Did we flee Egypt, as is outlined in the book of Exodus? Were we ever enslaved there? For as much as the story has been repeated, there is no archaeological evidence that it is based on fact (though, admittedly, it’s an odd one to concoct). As climate activists and organizers, it doesn’t matter whether the story is history or allegory; the most important fact is that we are in a version of Egypt now.

Exodus and the passage “My Father Was A Wondering Aramean” (Deuteronomy 26:5-11) is a tale chased by the specter of poverty and starvation. There is a problem with resources: What are we producing? How are we producing it? And, most importantly, why are we producing it?

It is the first of the many unnamed pharaohs who recognizes the problem, and it is this that brings him to Joseph. Whether a prophetic dream or his own anxieties, pharaoh can see that he and his dominion have “enough” at that moment, but what will the future bring? Joseph nods his head in understanding, and affirms that this is something that an empire should be concerned with. He designs a system of grain storage that sees Egypt through a famine, and he and his family are rewarded for his planning.

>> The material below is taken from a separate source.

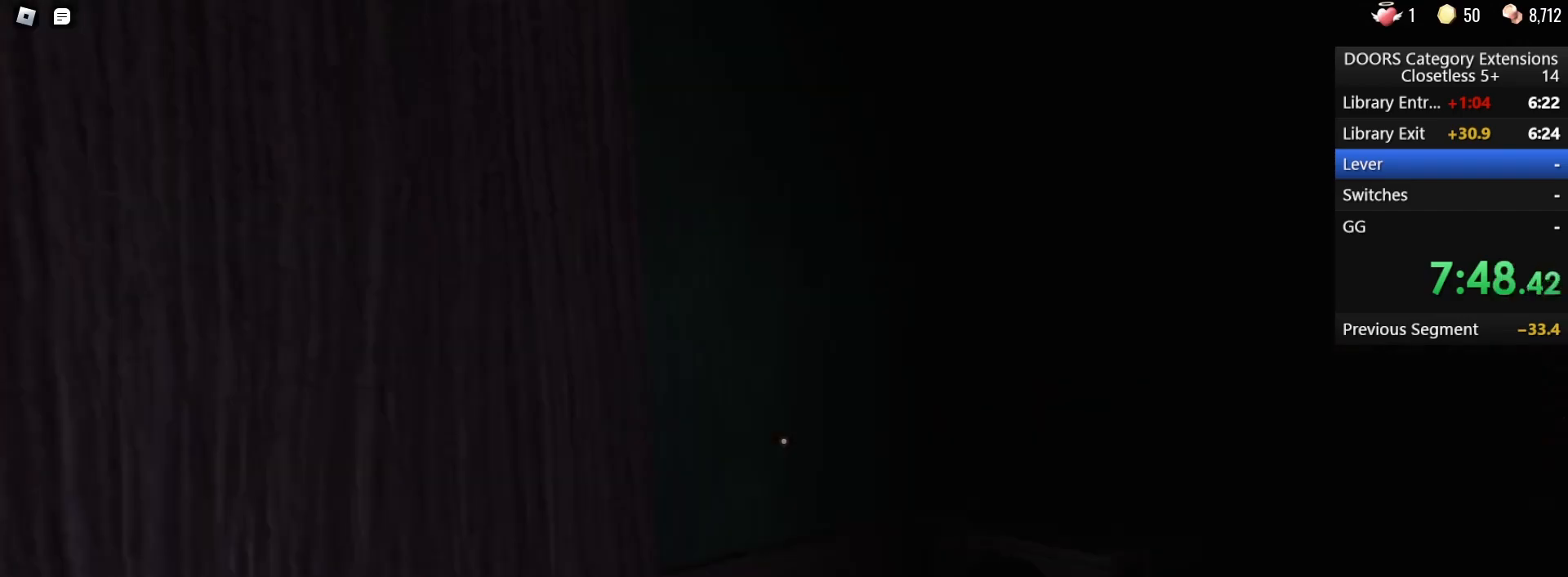
{"keys": ["w"], "mouse": [], "events": [[150, "w", "down"], [433, "a", "up"]]}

It is telling that one of the reasons that later pharaohs get so exercised about the Israelites is that their population grows so quickly. Everything else aside, that’s difficult to do unless there is enough food. Whatever system of agricultural storage Joseph and his successors designed, from pharaoh’s perspective, it seems to be working all too well.

When the Israelites arrive in the promised land after forty years of wandering in the desert—time enough, perhaps, to rethink the systems they were part of in Egypt—they are commanded not only to give the first fruits of the soil to god, they were also told to feed the most vulnerable in their communities and to leave parts of their fields untouched so that those without land could glean crops there. It doesn’t say anywhere that they are not allowed to store crops for leaner periods, but the priority is making sure that everyone in the community is taken care of in the here and now. Because that is the answer to why we go to all of this trouble in the first place.

We have not perfected food distribution—though, we promise, there is plenty of food to go around for everyone—but what we are chased by today is intimately connected to resource extraction and distribution. Our climate emergency is the result of pollution and environmental degradation in the name of energy usage.

Our current standard of living is not sustainable, nor was it preordained. As with Joseph’s system of agricultural storage, it was designed to meet medium-term needs, and without an understanding of what the consequences would be. But even if we could wave a magic wand to stop fossil fuels from emitting carbon dioxide and methane—or to make rare earth elements somewhat less rare—our system of extraction would still be unjust in ways that the enslaved of Egypt would immediately recognize.

Our system harms those who perform the most work in it, while offering them the least of any benefits. Just as our ancestors labored under food insecurity, those who work in areas where fossil fuel extraction is the most concentrated are among those who will pay the highest prices for energy. And the most vulnerable among us, rather than being taken care of by the community, are instead more likely to be forced to “host” waste, including from the energy industry.

Deuteronomy describes a system that is not perfect; in many ways, it’s “messy”, but this leaves open the possibility for innovation. It is also demonstrably better than the one it preceded. It is not fit for an empire, but for a community.

Perhaps the most fanciful part of Exodus is the idea that there is somewhere to escape to. The truth of our present is that we have to transform Egypt into a promised land, or, if you prefer, a land of fulfilled promise.

Today, our energy system is so far from perfection that demanding a design for such would paralyze all of us. Unfortunately, we don’t have forty years to forget, and we have to ask for both “better” and “enough” right away. That definition of “enough” needs to reflect what is equitable—or possible—for everyone, because that is who is really in our “community”. That is the promise, and that is also the why.